Failed route Why it looked reasonable Failure point vLLM replacement
Contiguous KV tensor frameworks and kernels prefer contiguous memory maximum reservation and fragmentation waste memory fixed KV blocks plus block table
Scheduling alone Orca proved fine-grained scheduling useful scheduler is limited by available KV memory better memory utilization allows larger batches
Kernel latency only FasterTransformer is fast per operator service throughput remains low at small batch trade slight kernel overhead for larger batches
Independent complex decoding simple implementation and semantics shared prefixes are repeatedly copied reference counts plus copy-on-write
Compaction only seems to solve fragmentation moving huge KV cache is too expensive non-contiguous physical layout avoids frequent compaction

Key Experimental Data

Basic Sampling: Throughput Gap against Orca and FasterTransformer

The main experiments use OPT-13B, OPT-66B, OPT-175B, and LLaMA-13B on Google Cloud A2 instances with NVIDIA A100 GPUs.
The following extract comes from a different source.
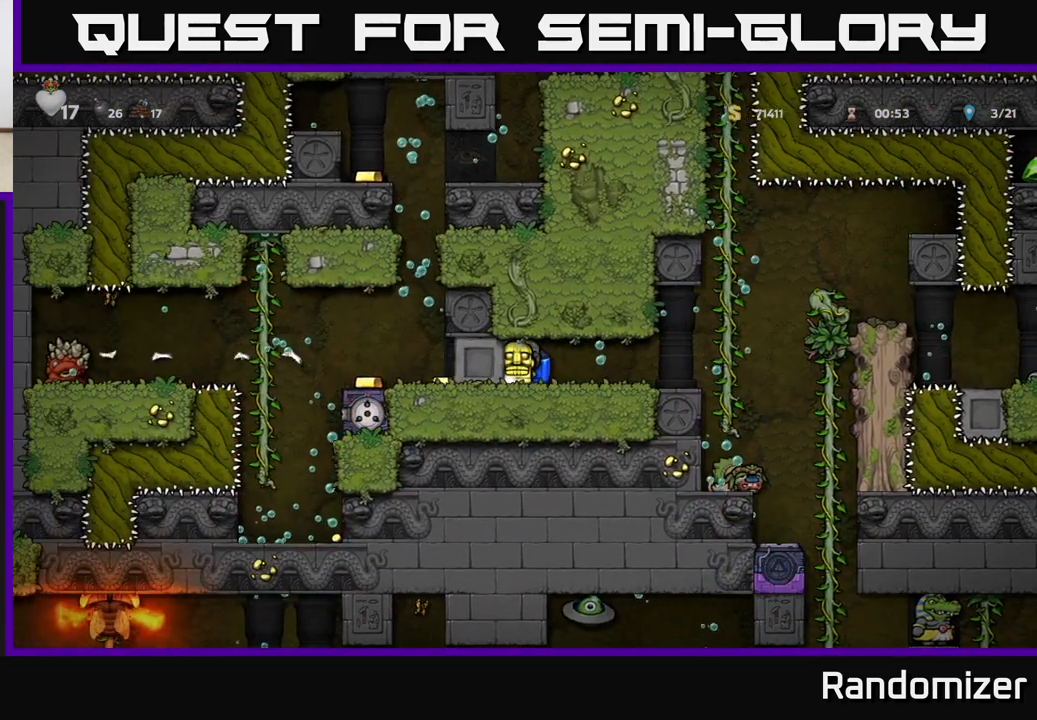
{"buttons": [], "left_stick": "left", "events": []}
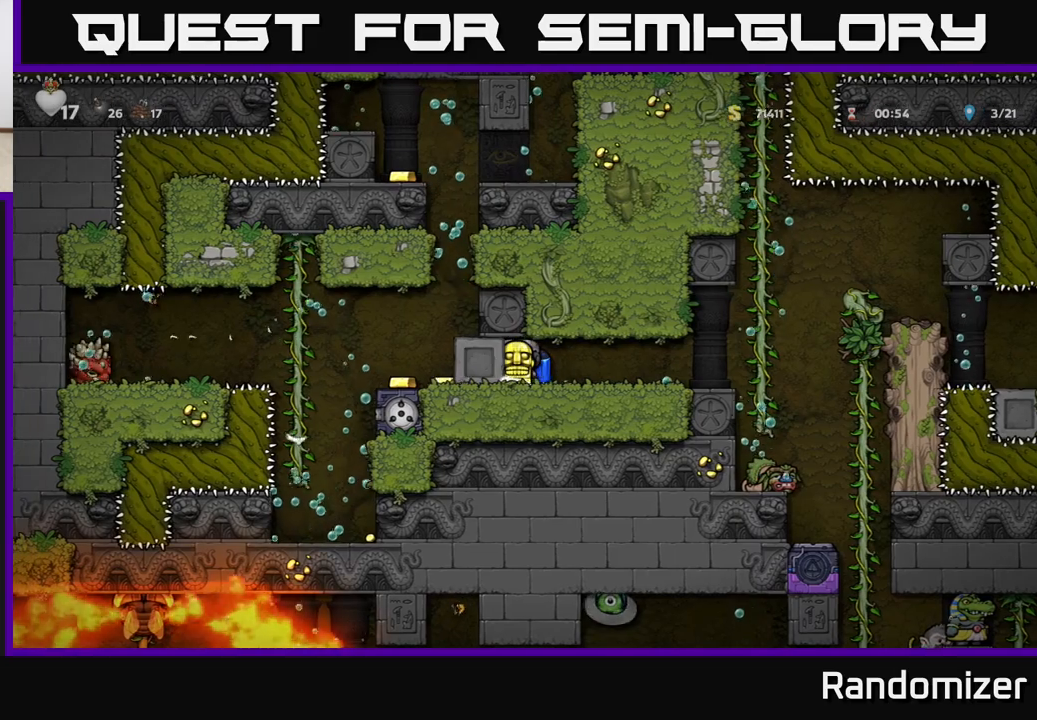
{"buttons": [], "left_stick": "left", "events": []}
Workloads are synthesized from the input/output length distributions of ShareGPT and Alpaca, with request arrivals generated by a Poisson process. The key metric is normalized latency, the end-to-end latency of each request divided by its output token count. If a system can sustain higher request rates at similar normalized latency, it has higher throughput.

On ShareGPT basic sampling, vLLM sustains 1.7x-2.7x higher request rates than Orca (Oracle), 2.7x-8x higher request rates than Orca (Max), and up to 22x higher request rates than FasterTransformer. The explanation is direct: vLLM fits more requests in memory at the same time. In the OPT-13B setting, for example, vLLM processes 2.2x more concurrent requests than Orca (Oracle) and 4.3x more than Orca (Max).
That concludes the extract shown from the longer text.